Malkiat S. Dhami's face gets serious as he and his brother argue for a moment about the temperature in one of the rooms of their new hotel.
"Sixty-eight is good," the 66-year-old Carson City businessman says. "Seventy is too hot."
His brother, Baldev Singh, concedes the point later as Dhami shows that the hallways are six feet wide, instead of the normal five.
"When a guest come in," Singh says, "he should feel comfortable."
But this attention to detail and aspiration of Dhami's has helped Sikhs including him succeed in business and come to own about a quarter of Carson City's hotels and motels.
Dhami, who built and owns the Holiday Inn Express in Carson City, showed off his new 98-room Holiday Inn Express hotel, 2375 Market St., in Reno on Wednesday, pointing out everything from a water sculpture in the lobby to the ice machines in the hallways.
He now plans to develop 11 acres by his Carson City hotel and is building a new Holiday Inn Express in Minden.
Dhami, who wears a turban and long white beard, said the Holiday Inn company is happy with him.
"They say, 'We should give more franchises to you!'" he said. "'This is nicely built!'"
Hard work is part of the Sikh culture, he said, and it is what first brought him to Carson City in 1996 when he bought the Carson City Inn after searching for months in several states.
Carson City is a friendly city and he likes it, he said, pointing to how people were understanding after the 2001 terrorist attacks when he explained in the Nevada Appeal what other Sikhs could tell by looking at him.

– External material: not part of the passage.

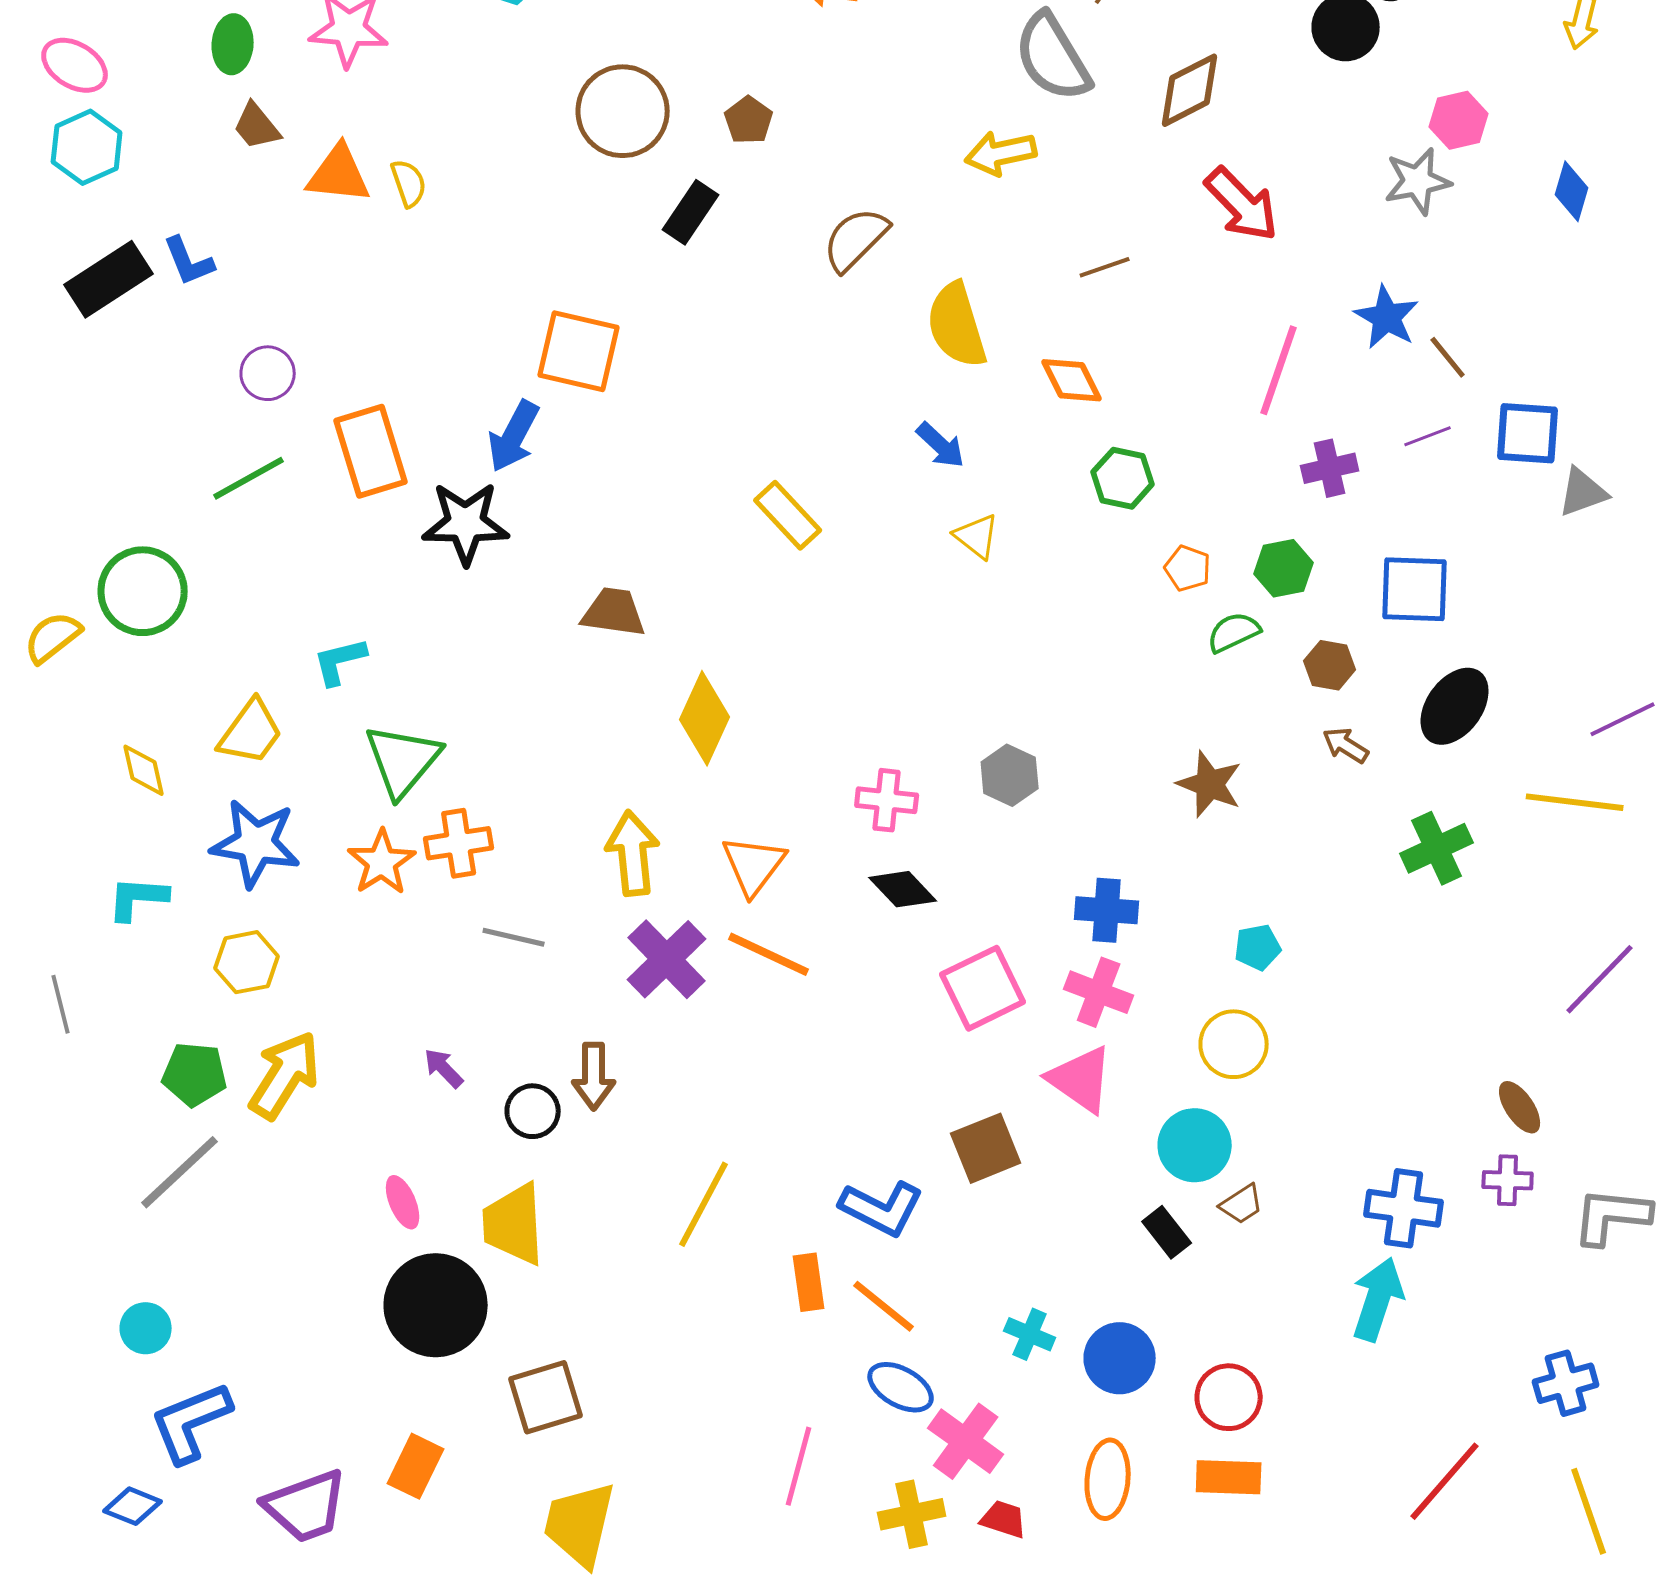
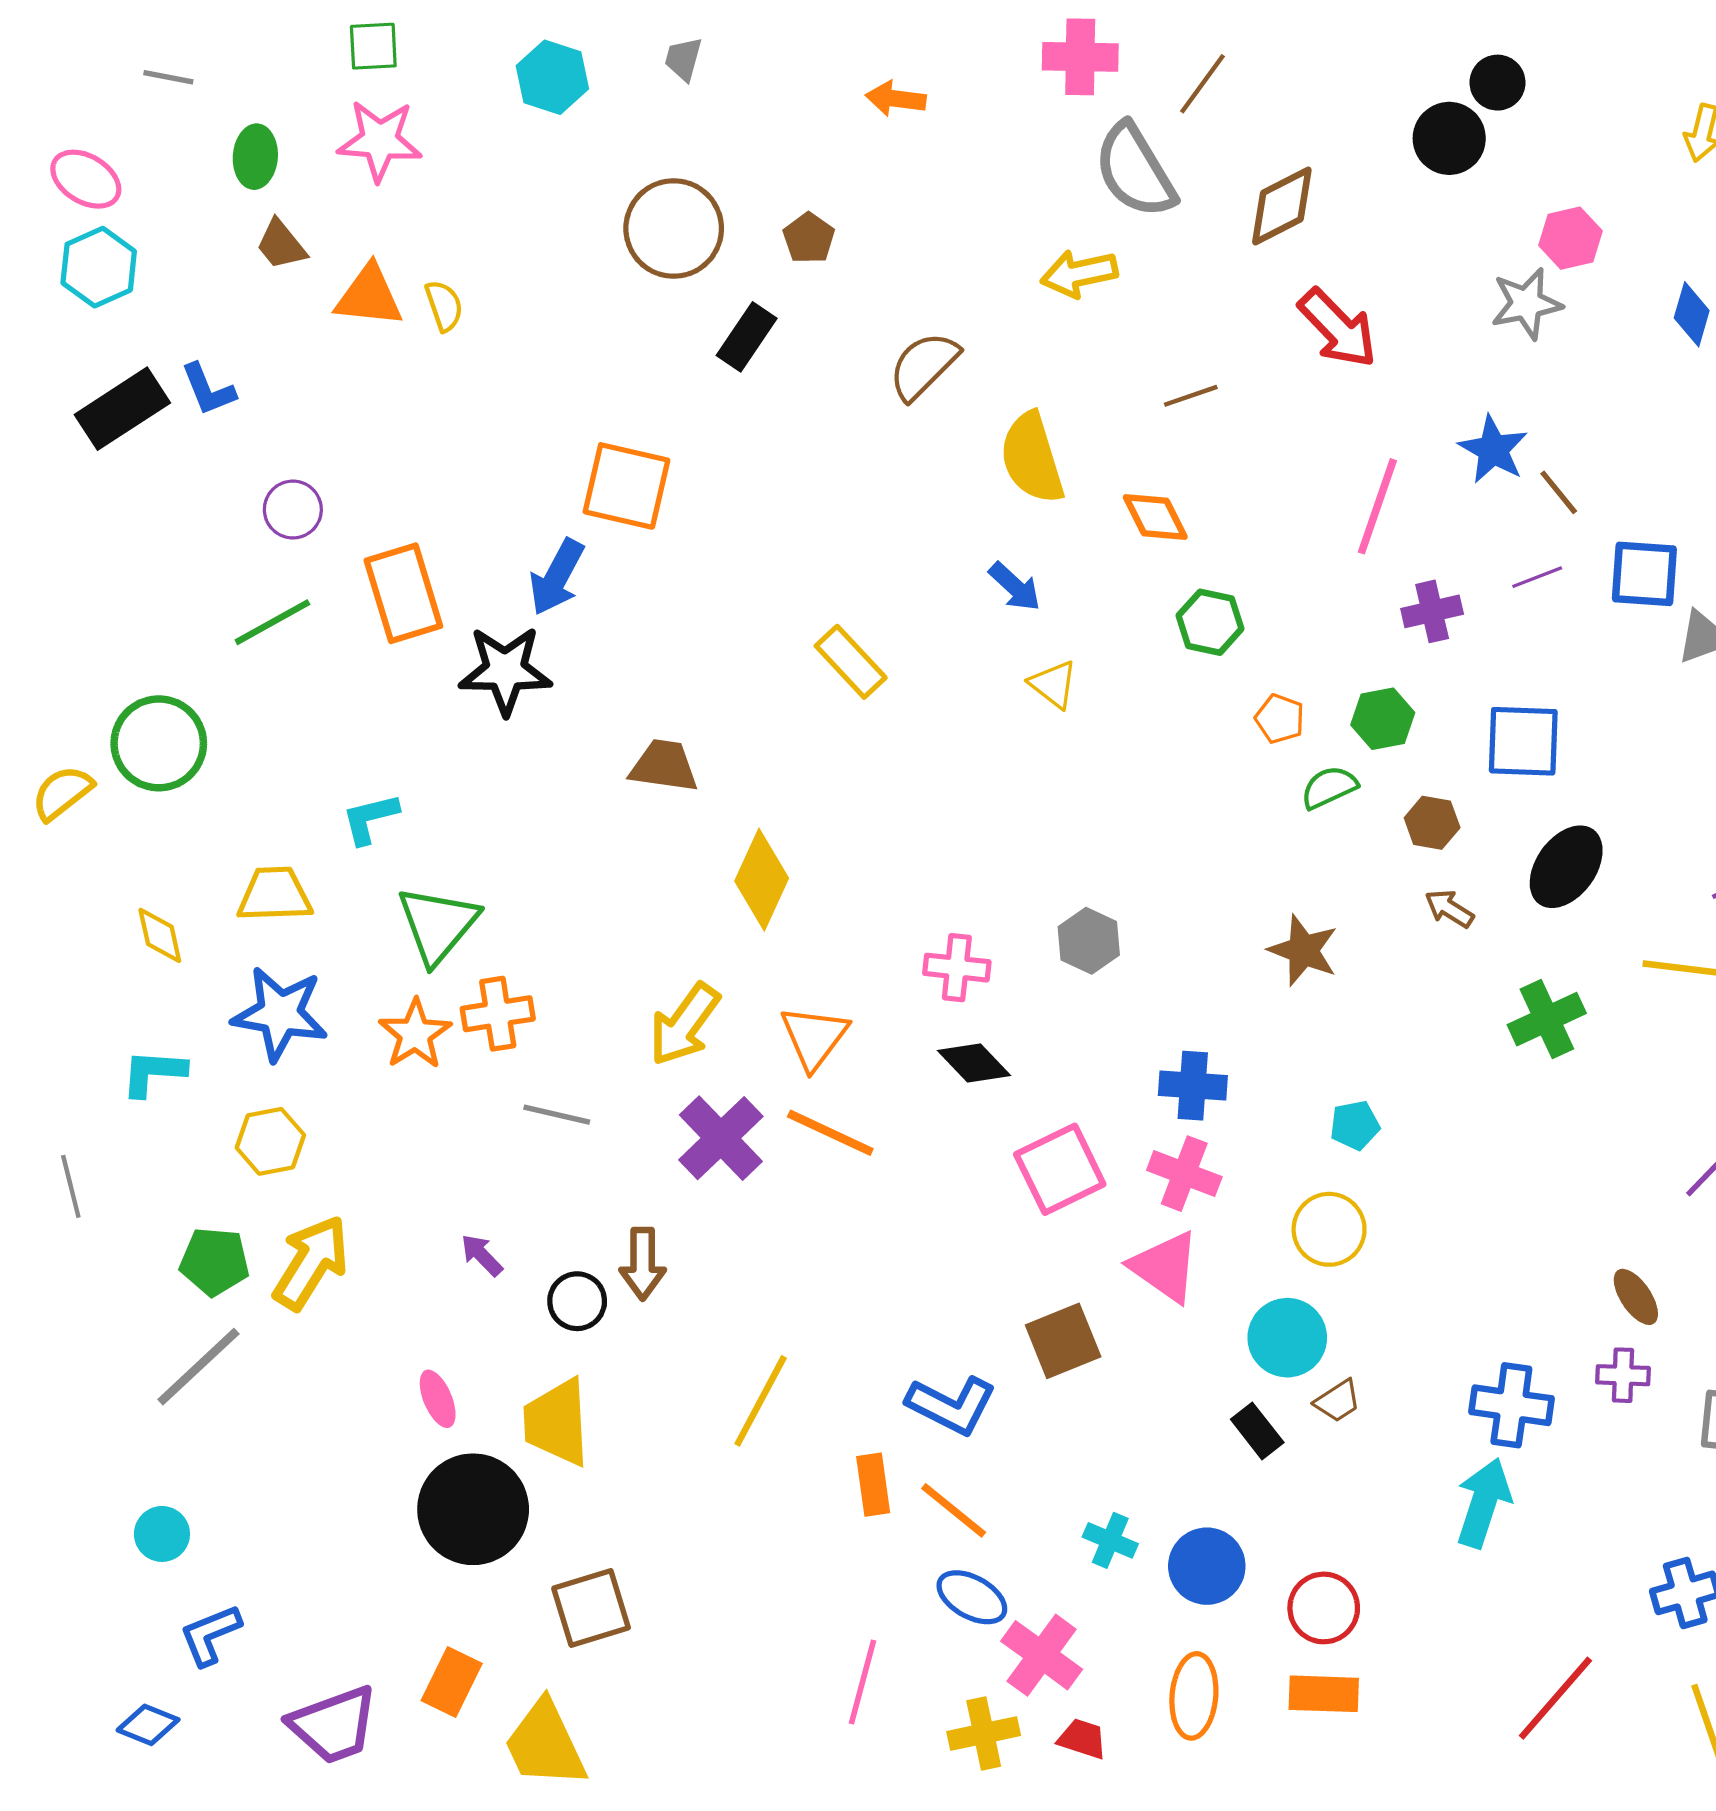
yellow trapezoid: (251, 732) -> (275, 895), turned -128
yellow arrow: (633, 853) -> (684, 1024), turned -138
blue L-shape: (191, 1422) -> (210, 1635), size x0.7
yellow trapezoid: (580, 1524) -> (545, 1744), moved, turned -38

"They know from my face I'm from the Punjab state," he said.
Punjab is a region in India where the majority of the 23 million Sikhs in the world live. Sikhism is a monotheistic religion that has about 100,000 followers in the United States. Men are often recognizable by their turbans and long beards.
Those beards help Carson City's Sikhs often win awards in the Nevada Day Beard Contest in the whitest and blackest categories.
Kulwant Singh Mand, owner of Americas Best Value Inn and the Quality Inn, said God has given him a good life and he should take advantage of that.
"I don't just think someone will give me money and I'll eat that," he said.
But Mand, who wore a white baseball cap on top of his turban Thursday, said Sikhism followers respect other religions and oppose violence like their God expects them to do.
"He makes everybody," he said. "He makes black, he makes white, he makes Indian."
His 35-year-old son, Golden Singh Mand, said his family has been in Carson City for 10 years and people have always been respectful to them.
"I've never have to explain to anybody who I am," said Mand, who is less orthodox than his father and does not wear a beard or turban.
Rosy Sandhu, who owns the Super 8 motel with her husband, Jessi Sandhu, said many of the 10 to 15 Sikh families in Carson City help each other, even though they didn't meet until they came to America.
Business is a little slower this year, she said, but she's happy she can be with her husband and children, who respect the Sikh culture.
She wears a necklace with Sikh symbols that many other Sikhs wear as a sign of religious observance.
"When I die, this goes with me," she said.
The business the Sikhs do in Carson City is best if he can help positively develop the city, Dhami said, and residents are starting to see that.
"People have a good feeling for us," he said.